── Data records

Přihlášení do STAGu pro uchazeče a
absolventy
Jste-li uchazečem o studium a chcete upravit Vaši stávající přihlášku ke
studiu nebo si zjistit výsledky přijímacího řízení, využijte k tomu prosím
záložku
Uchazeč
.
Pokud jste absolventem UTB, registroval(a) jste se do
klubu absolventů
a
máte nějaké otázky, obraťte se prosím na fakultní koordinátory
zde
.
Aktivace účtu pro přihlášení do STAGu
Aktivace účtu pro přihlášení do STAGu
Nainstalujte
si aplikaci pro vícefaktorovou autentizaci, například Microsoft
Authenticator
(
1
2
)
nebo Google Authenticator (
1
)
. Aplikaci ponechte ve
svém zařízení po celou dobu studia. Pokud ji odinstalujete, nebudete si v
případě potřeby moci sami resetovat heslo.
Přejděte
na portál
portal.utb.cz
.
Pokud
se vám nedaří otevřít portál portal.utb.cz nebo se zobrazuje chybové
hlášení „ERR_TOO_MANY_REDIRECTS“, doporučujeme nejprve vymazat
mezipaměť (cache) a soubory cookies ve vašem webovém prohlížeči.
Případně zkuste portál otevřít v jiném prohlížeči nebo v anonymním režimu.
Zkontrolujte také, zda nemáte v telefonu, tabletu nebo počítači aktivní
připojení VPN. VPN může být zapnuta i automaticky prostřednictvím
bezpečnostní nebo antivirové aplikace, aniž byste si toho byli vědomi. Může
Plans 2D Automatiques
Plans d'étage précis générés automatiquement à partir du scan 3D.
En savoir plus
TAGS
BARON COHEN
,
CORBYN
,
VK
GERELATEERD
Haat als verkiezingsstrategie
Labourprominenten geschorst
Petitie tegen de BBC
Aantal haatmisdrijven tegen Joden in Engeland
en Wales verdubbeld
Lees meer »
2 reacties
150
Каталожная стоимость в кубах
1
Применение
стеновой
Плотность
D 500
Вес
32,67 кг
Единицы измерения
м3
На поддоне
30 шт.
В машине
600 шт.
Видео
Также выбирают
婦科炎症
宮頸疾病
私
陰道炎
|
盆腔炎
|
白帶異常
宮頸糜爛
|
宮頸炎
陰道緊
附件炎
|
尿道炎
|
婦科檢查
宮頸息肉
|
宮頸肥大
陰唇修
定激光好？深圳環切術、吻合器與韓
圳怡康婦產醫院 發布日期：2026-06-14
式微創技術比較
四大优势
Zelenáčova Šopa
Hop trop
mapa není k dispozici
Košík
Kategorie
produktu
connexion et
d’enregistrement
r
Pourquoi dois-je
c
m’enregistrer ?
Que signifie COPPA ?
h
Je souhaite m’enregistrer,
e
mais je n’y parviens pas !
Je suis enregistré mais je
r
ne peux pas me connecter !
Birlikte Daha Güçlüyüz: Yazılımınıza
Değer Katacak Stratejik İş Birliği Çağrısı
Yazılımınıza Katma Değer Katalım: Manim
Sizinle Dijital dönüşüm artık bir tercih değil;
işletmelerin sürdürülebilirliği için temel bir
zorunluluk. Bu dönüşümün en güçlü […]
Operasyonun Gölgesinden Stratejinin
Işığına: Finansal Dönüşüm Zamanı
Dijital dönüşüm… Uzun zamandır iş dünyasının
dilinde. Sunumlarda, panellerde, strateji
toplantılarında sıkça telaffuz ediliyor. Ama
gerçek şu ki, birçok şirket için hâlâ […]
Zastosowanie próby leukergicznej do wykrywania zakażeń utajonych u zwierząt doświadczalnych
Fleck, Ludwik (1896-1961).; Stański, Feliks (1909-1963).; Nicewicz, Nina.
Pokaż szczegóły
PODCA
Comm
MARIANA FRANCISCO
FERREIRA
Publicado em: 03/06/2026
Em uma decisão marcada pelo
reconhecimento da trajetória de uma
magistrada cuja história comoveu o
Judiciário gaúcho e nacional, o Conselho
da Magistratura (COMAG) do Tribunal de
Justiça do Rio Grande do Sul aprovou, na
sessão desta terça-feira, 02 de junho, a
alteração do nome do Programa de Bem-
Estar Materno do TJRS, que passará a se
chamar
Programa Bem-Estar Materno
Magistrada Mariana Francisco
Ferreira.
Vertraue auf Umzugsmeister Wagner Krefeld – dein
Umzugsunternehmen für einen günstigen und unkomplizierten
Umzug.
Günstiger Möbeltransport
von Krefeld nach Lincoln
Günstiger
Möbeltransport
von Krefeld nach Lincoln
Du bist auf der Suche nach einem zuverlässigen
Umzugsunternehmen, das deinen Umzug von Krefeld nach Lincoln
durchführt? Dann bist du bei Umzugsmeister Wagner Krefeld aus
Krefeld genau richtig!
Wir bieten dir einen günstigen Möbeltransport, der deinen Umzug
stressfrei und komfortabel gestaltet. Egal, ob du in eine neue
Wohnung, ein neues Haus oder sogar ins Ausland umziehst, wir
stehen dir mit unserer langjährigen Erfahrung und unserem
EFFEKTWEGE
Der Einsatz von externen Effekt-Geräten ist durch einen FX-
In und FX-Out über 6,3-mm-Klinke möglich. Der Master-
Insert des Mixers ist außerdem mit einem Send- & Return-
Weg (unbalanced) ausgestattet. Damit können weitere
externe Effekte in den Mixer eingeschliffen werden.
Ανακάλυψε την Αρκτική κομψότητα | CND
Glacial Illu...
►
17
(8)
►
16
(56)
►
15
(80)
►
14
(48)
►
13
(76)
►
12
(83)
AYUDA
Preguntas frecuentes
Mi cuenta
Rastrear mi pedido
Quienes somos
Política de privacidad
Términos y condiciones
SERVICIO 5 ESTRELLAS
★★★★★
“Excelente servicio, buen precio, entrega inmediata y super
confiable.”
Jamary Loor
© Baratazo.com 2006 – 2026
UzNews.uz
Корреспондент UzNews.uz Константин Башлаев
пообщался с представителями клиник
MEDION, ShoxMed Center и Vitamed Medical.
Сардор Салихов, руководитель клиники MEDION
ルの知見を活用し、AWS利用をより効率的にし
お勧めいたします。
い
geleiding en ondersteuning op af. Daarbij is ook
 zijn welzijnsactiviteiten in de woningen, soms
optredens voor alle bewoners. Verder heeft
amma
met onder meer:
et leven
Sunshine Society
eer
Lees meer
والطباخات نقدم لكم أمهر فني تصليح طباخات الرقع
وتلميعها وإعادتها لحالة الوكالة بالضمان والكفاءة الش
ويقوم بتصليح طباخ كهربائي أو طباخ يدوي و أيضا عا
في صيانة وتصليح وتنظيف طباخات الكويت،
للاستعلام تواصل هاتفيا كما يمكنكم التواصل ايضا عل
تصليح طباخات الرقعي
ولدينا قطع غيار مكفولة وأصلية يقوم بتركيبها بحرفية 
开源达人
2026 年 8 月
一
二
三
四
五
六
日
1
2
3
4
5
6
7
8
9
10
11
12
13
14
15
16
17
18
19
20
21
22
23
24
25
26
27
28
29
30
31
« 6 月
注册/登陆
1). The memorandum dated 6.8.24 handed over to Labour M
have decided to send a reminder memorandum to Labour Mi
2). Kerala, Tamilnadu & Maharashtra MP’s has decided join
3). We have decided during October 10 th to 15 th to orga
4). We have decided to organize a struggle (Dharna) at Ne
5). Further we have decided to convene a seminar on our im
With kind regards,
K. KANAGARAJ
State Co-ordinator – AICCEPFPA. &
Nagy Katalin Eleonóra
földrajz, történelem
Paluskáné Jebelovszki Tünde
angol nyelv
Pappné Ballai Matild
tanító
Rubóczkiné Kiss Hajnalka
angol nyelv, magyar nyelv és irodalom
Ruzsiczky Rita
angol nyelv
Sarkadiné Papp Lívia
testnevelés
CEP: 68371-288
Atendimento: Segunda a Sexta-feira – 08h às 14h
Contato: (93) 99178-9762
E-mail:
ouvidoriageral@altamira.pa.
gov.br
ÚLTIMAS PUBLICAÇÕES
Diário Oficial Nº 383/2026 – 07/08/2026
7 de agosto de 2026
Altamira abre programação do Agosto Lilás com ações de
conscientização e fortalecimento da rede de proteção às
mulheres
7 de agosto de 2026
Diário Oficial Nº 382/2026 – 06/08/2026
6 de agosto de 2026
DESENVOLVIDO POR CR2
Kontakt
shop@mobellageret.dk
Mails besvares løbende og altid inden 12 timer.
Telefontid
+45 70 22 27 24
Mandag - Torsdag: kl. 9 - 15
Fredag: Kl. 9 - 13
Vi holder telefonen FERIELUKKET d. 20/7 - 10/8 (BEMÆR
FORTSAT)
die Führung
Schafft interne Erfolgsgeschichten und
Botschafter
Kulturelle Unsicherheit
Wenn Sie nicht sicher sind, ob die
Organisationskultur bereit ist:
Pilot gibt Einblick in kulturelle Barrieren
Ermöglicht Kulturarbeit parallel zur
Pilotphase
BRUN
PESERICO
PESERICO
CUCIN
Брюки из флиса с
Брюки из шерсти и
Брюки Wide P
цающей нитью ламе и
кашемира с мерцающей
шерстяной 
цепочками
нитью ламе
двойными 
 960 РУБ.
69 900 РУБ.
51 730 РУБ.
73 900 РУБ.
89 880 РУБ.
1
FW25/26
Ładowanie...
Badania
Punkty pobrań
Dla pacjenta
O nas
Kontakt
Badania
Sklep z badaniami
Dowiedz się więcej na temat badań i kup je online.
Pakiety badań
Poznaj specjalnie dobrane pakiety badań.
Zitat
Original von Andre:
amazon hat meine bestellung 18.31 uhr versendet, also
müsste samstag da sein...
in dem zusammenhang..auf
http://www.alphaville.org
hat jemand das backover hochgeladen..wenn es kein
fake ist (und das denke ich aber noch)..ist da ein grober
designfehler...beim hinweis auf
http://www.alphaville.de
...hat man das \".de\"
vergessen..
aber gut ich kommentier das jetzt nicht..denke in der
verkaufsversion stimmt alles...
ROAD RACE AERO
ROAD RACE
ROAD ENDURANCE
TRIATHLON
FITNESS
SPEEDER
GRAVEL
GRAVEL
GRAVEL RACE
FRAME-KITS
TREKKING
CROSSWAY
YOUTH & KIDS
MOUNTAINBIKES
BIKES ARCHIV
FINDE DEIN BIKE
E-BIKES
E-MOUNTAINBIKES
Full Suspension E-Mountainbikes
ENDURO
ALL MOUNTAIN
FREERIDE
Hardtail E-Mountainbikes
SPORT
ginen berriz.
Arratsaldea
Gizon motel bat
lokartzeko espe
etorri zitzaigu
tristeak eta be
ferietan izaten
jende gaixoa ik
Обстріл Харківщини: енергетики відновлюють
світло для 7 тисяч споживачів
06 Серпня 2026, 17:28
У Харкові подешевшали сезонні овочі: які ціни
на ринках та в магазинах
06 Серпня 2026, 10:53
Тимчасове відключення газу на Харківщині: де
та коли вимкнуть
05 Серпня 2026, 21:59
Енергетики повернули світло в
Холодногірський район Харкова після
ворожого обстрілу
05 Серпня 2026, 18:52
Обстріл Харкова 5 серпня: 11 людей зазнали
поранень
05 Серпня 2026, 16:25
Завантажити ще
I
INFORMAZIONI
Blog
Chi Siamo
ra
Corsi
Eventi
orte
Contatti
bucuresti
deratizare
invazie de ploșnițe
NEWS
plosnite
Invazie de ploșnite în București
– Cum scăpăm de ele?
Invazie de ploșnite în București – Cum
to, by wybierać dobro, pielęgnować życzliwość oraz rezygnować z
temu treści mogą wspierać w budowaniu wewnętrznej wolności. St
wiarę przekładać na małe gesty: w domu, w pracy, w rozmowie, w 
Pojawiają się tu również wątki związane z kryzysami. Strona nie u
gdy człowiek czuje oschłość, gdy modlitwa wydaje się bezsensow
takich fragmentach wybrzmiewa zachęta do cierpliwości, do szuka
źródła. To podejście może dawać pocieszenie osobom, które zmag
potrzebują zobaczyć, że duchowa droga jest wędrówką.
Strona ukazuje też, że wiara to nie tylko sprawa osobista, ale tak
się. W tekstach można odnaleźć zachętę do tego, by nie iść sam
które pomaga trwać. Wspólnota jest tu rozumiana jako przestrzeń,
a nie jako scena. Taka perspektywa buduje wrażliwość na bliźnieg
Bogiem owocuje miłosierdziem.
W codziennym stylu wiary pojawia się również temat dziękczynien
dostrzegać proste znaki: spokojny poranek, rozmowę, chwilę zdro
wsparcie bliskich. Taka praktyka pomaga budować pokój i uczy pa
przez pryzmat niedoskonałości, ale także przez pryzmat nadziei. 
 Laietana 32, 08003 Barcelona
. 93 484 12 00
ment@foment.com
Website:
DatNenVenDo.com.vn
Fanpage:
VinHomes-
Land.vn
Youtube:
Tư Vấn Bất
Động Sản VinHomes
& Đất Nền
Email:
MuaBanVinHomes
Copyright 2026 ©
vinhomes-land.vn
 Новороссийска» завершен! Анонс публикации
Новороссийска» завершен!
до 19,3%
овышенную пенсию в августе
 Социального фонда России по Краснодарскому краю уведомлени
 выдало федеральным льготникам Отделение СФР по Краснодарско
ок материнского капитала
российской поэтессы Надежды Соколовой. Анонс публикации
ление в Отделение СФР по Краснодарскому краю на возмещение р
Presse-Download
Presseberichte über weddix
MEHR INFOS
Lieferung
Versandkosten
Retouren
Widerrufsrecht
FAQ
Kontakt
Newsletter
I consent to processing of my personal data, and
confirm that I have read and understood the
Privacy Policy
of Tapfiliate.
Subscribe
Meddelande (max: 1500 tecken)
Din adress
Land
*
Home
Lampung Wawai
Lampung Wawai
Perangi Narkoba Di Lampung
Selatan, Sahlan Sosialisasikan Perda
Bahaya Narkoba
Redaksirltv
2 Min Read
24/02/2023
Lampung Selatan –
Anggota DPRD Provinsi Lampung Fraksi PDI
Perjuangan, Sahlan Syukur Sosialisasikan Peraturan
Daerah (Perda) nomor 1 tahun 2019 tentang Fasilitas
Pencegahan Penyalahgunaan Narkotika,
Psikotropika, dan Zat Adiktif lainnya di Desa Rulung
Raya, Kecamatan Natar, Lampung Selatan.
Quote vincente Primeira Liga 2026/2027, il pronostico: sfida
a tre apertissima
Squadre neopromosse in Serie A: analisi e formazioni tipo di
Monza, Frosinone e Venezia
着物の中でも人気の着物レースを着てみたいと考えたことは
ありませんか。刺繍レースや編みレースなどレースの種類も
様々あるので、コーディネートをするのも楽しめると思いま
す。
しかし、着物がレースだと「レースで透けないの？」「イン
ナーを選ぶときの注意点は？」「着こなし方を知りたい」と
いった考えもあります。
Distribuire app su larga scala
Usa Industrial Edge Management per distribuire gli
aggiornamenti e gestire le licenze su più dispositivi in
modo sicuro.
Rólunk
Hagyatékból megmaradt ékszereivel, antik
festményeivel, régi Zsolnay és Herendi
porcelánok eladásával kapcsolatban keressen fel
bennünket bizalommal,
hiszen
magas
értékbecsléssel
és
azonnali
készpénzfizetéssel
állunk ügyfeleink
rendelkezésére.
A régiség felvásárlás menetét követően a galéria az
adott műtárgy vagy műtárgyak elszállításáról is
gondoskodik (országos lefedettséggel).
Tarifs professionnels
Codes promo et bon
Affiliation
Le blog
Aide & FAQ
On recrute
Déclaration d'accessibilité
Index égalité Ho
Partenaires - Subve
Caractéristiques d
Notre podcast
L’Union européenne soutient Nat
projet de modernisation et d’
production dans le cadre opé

────

• [Problem statement]
Of all the entries above, retype exactly the lines from the line with "3). We have" to the line with "hat jemand das", both included, and no others.

• [Exercise solution]
3). We have decided during October 10 th to 15 th to orga
4). We have decided to organize a struggle (Dharna) at Ne
5). Further we have decided to convene a seminar on our im
With kind regards,
K. KANAGARAJ
State Co-ordinator – AICCEPFPA. &
Nagy Katalin Eleonóra
földrajz, történelem
Paluskáné Jebelovszki Tünde
angol nyelv
Pappné Ballai Matild
tanító
Rubóczkiné Kiss Hajnalka
angol nyelv, magyar nyelv és irodalom
Ruzsiczky Rita
angol nyelv
Sarkadiné Papp Lívia
testnevelés
CEP: 68371-288
Atendimento: Segunda a Sexta-feira – 08h às 14h
Contato: (93) 99178-9762
E-mail:
ouvidoriageral@altamira.pa.
gov.br
ÚLTIMAS PUBLICAÇÕES
Diário Oficial Nº 383/2026 – 07/08/2026
7 de agosto de 2026
Altamira abre programação do Agosto Lilás com ações de
conscientização e fortalecimento da rede de proteção às
mulheres
7 de agosto de 2026
Diário Oficial Nº 382/2026 – 06/08/2026
6 de agosto de 2026
DESENVOLVIDO POR CR2
Kontakt
shop@mobellageret.dk
Mails besvares løbende og altid inden 12 timer.
Telefontid
+45 70 22 27 24
Mandag - Torsdag: kl. 9 - 15
Fredag: Kl. 9 - 13
Vi holder telefonen FERIELUKKET d. 20/7 - 10/8 (BEMÆR
FORTSAT)
die Führung
Schafft interne Erfolgsgeschichten und
Botschafter
Kulturelle Unsicherheit
Wenn Sie nicht sicher sind, ob die
Organisationskultur bereit ist:
Pilot gibt Einblick in kulturelle Barrieren
Ermöglicht Kulturarbeit parallel zur
Pilotphase
BRUN
PESERICO
PESERICO
CUCIN
Брюки из флиса с
Брюки из шерсти и
Брюки Wide P
цающей нитью ламе и
кашемира с мерцающей
шерстяной 
цепочками
нитью ламе
двойными 
 960 РУБ.
69 900 РУБ.
51 730 РУБ.
73 900 РУБ.
89 880 РУБ.
1
FW25/26
Ładowanie...
Badania
Punkty pobrań
Dla pacjenta
O nas
Kontakt
Badania
Sklep z badaniami
Dowiedz się więcej na temat badań i kup je online.
Pakiety badań
Poznaj specjalnie dobrane pakiety badań.
Zitat
Original von Andre:
amazon hat meine bestellung 18.31 uhr versendet, also
müsste samstag da sein...
in dem zusammenhang..auf
http://www.alphaville.org
hat jemand das backover hochgeladen..wenn es kein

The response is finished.